Director: Jacques Audiard
Stars: Matthias Schoenaerts, Marion Cotillard, Céline Sallette
I’m quite partial to an antihero. Usually the murkier a film, book or play’s protagonist the better. I love those grey areas that place a lead player’s fortune in the balance. It’s one of the great staples of drama, inexhaustibly captivating over the years. But it’s also, as director Jacques Audiard has now quite clearly proved to me, something of a balancing act. Push it too far and your audience can ultimately find a character contemptible or completely unsympathetic. This, unfortunately, is one of the things which mired Rust And Bone for me.
So what’s the film about? Well, if you’ve caught the trailer – perfectly edited to M83’s “My Tears Are Becoming A Sea” – you’ll have gotten a good flavour of it. Marion Cotillard plays Stéphanie, a whale trainer at Marineland in Southern France. She suffers an accident which changes her life very suddenly. Matthias Schoenaerts plays Ali, a drifter and disinterested father who takes odd jobs as a bouncer or security guard, and is quite partial to an illegal street fight. Their lives are destined to intersect, their troubles co-mingle in a melodrama with its satnav firmly set to tragedy and/or redemption.
And whilst seeing the trailer for Rust And Bone does not give away all of the film’s secrets, you can see every single one of them coming from a mile off. This is one problem. There are simply too many uninspired tales like this already. The road’s been travelled. Audiard might make the journey beautiful – he manages this frequently – but it’s hard not to grow weary along the way. If you can’t comfortably predict 90% of the second hour’s plot turns after the first 30 minutes then where have you been this whole time?

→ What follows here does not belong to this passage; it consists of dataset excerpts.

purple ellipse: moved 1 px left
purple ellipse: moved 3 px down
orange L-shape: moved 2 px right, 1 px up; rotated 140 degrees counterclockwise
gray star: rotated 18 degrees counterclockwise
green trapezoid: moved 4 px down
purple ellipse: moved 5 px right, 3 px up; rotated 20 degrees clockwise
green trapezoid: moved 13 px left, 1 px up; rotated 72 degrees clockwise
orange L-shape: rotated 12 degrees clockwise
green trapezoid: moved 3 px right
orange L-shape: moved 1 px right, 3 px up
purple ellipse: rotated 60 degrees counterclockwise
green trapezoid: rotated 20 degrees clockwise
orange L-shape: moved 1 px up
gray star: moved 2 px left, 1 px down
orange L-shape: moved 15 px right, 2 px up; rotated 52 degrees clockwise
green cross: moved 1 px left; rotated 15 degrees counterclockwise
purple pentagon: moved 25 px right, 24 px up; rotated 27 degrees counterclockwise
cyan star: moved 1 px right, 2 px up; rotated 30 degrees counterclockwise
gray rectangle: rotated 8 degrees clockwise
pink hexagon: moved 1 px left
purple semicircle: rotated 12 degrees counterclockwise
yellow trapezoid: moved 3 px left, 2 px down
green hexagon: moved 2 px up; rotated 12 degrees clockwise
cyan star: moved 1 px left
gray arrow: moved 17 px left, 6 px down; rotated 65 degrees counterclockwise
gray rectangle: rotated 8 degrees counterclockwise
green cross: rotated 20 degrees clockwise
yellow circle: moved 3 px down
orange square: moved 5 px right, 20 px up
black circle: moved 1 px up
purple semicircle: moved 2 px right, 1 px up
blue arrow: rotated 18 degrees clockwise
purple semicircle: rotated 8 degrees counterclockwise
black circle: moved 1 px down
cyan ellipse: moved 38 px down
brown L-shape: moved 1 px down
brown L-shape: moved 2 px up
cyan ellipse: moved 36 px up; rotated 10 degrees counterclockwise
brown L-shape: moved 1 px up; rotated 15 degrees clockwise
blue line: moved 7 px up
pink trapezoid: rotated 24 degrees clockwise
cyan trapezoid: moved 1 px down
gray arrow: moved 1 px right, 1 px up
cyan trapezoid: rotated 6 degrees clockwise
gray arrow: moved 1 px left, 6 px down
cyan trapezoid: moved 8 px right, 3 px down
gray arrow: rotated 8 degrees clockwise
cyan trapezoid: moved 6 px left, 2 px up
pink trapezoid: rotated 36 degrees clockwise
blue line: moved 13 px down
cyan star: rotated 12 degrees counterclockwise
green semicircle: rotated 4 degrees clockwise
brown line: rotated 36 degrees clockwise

A surprising storyline isn’t everything of course. But that brings us back to what I was talking about in paragraph one. Schoenaerts’ work as Ali is whole-heartedly convincing. It’s a smart, unfussy piece of naturalistic acting. As well controlled as anything you’ll see this year. Trouble is the character is so without redeeming qualities that it becomes incredibly difficult to feel anything better than indifference toward him. Ali is self-centred, inconsiderate and brutish. He shows little remorse for his terrible parenting, and spares no thought for how his actions may negatively impact those around him. Whilst never actively malicious, he is such an oaf that it becomes hard to decide whether you’re waiting for something bad to happen to him, or hoping for it.
This makes half of Rust And Bone an incredibly hard sell.
Fortunately, we have Marion Cotillard. I can’t say I’m a huge fan of hers, yet here she is absolutely remarkable. It’s become trite to praise an actor for their ability to portray a person with a disability, but Cotillard’s Stéphanie is pretty much faultless. Grounded in muted realism, but backed with emotional heft, she deserves every platitude already levelled at her for this. She lifts the film up so much so that when she moves into the background – a necessary evil of the film’s third act – her absence is conspicuous.
To call Rust And Bone a romantic drama is to rather mislead. There is precious little romance to speak of, though the audience is pre-programmed to follow this pairing through the usual course. But with the balance between the characters so off, it’s not easy to cheer for them as a couple. The overriding impression is that, well, she could be doing a whole lot better.
Why Ali? I’m still not sure. Clearly Stéphanie is drawn to him, and whilst he may be deplorable in all other regards, he is generally a better person in her presence. Some of the time. Well, a bit.
I appreciate and respect the honesty of it. Audiard rejects the notion of Hollywood romance, instead giving us something painted with less broad strokes, yet at the same time has he pushed too hard against it?
Rust And Bone is no disaster, though. From a technical perspective there is really little to fault. Alexandre Desplat provides an unobtrusive score to Stéphane Fontaine’s generally pleasing photography, and the sound design is pretty much spot on. And whilst two hours in this instance feels like a long time, there are no particular sequences that would’ve served the picture better on the cutting room floor.
In fact, a few moments here are quite transcendent. A long take in which Stéphanie communicates with one of her former whales through glass can’t help but move the viewer, whilst Audiard’s liberal use of Katy Perry songs sounds on paper like a truly awful idea… in practice it provides arguably the film’s standout moment in the middle of the picture. Again, with Cotillard’s Stéphanie fleetingly revisiting a life lost to her.
These moments of grace are all the more frustrating because of the lacklustre elements at work here. Something in the story just doesn’t connect, and a big part of this for me remains the loathsome Ali. For such a key link to be so weak makes the whole thing a rather tiresome exercise peppered with gems. Whether these diamonds are worth searching for in the rough is up to you.
Maybe it’s just me. If you’re undecided I would say give it a go. I’ve not seen Audiard’s other films yet, and nothing here has dissuaded me from wanting to. But I can’t give the film a more glowing score than the one below. For this viewer Rust And Bone proved an unfortunately unsatisfying experience.